JACKSON, Miss. (AP)—Mississippi legislators are not obligated to fully fund an education budget formula every year, a judge ruled in a lawsuit filed by a former governor.
Hinds County Chancery Judge William Singletary's ruling was signed Tuesday and filed Wednesday in a lawsuit that former Gov. Ronnie Musgrove brought last year on behalf of 21 school districts, including the state's second-largest district, Jackson Public Schools.
Collectively, the districts had sought more than $240 million they said they were shortchanged during six state budget years, the most recent of which ended June 30.
The lawsuit also sought an order that would have affected the entire state by making legislators fully fund a formula that was put into law in 1997 but has been ignored most years. Singletary said he would not issue that order because a portion of the law, added in 2006, includes alternatives for how the state should handle education funding during years when money falls short.
"Every day we cheat school funding is a sad day for our state," Musgrove said in a statement Wednesday. "While I am disappointed in today's ruling, I am more disappointed that adequate funding for our children's future is a matter of debate."
Musgrove will ask the state Supreme Court to reverse Singletary's ruling, said George Shelton, a partner in a political consulting firm with the former governor.
Musgrove, a Democrat, was lieutenant governor when he pushed the Mississippi Adequate Education Program into law in 1997 over the veto of then-Gov. Kirk Fordice, a Republican. Musgrove was elected governor in 1999 and served one term.
When it's fully funded, MAEP is designed to provide each school district enough money to meet midlevel academic standards.
Singletary wrote that he believes education "is one of the most important functions of state government" and that "MAEP should be annually funded to the fullest extent possible."

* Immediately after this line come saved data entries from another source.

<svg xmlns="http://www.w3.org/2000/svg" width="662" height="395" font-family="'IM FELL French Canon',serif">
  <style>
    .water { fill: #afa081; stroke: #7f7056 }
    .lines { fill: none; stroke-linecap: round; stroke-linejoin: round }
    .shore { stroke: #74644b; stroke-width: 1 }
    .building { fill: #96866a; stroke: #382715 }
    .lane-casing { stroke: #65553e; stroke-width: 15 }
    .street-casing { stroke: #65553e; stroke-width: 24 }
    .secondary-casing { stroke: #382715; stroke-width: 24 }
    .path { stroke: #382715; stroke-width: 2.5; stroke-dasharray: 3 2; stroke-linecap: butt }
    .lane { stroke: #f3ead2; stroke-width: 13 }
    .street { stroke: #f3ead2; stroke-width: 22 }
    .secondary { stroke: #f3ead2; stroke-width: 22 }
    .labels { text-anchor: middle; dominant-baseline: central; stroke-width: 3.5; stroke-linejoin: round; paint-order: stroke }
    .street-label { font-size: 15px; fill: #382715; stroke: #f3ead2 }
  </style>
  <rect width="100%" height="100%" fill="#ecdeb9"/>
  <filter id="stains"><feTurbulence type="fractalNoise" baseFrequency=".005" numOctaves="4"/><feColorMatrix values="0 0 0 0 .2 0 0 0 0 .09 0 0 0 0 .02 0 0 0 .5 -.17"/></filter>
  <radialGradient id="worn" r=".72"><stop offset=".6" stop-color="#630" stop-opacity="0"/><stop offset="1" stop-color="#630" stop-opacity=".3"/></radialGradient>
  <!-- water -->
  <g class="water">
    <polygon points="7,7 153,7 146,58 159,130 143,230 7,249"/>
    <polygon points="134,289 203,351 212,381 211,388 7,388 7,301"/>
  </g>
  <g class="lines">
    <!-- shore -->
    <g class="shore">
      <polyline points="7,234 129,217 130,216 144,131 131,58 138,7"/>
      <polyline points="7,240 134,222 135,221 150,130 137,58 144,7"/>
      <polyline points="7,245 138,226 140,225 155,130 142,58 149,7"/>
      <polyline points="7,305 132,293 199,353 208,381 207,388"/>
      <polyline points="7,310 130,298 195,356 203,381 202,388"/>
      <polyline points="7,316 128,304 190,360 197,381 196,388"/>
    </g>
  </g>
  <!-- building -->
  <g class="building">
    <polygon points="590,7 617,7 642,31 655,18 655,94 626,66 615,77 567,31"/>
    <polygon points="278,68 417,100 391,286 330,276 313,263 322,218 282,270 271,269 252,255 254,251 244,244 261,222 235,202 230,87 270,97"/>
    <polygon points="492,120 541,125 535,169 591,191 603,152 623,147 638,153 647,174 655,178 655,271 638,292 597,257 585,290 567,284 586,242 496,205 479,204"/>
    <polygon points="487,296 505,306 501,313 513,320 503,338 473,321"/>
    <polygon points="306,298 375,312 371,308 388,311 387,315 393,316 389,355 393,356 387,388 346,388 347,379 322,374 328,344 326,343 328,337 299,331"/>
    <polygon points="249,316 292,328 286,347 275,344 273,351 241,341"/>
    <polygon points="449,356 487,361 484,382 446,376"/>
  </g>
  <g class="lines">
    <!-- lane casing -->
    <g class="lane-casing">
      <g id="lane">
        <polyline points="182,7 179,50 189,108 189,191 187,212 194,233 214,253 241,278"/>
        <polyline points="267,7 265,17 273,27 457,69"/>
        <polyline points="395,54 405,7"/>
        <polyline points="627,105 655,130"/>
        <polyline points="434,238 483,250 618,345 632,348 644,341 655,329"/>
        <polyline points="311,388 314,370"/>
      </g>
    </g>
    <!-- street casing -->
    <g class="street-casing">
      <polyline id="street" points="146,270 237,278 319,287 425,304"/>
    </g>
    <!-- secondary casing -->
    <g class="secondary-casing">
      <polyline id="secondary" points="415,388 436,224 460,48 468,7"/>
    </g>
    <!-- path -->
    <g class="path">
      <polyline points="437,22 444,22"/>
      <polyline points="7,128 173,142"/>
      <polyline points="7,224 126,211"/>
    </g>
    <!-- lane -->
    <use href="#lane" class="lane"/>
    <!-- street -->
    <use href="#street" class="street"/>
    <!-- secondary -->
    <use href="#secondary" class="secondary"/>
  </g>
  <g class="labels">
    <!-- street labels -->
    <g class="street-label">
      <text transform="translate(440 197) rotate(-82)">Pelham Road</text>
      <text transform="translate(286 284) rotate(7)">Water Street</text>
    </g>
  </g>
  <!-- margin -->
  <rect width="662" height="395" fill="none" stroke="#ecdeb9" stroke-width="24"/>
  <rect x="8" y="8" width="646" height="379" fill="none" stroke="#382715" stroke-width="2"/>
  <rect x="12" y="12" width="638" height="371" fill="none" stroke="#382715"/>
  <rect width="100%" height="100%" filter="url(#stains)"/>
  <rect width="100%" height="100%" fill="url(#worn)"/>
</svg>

"This court is sympathetic to plaintiffs' untenable position of being required to educate the students of Mississippi with less than a fully funded MAEP," Singletary wrote. "However, this court is unable to interpret the relevant statutes as imposing a mandatory annual duty on each legislator to automatically vote to apportion and allocate to each district 100 percent of the funds estimated under MAEP."
A separate political struggle over school budgets is shaping up in the coming months because two proposed constitutional amendments that deal with school funding will be on Mississippi's statewide ballot in November.
Initiative 42, which got on the ballot through a petition process, would require Mississippi to fund "an adequate and efficient system of free public schools." Legislators put an alternative, Initiative 42-A on the same ballot. It would require Mississippi to fund an "effective" system of public schools. Critics said legislators put the alternative on the ballot as a way to kill the citizen-led initiative.
House Appropriations Committee Chairman Herb Frierson, R-Poplarville, said Wednesday that he is pleased Singletary ruled against Musgrove in the school funding lawsuit. But Frierson said he still worries that if either ballot initiative is adopted, budget writers will have to slash spending for other state services.
"If you put a subjective term like 'adequate' in the constitution, it becomes the interpretation of a judge as to how much money is adequate," Frierson said.
Supporters of Initiative 42 have opposed Musgrove's lawsuit and have said Frierson is trying to scare people out of voting for their proposal.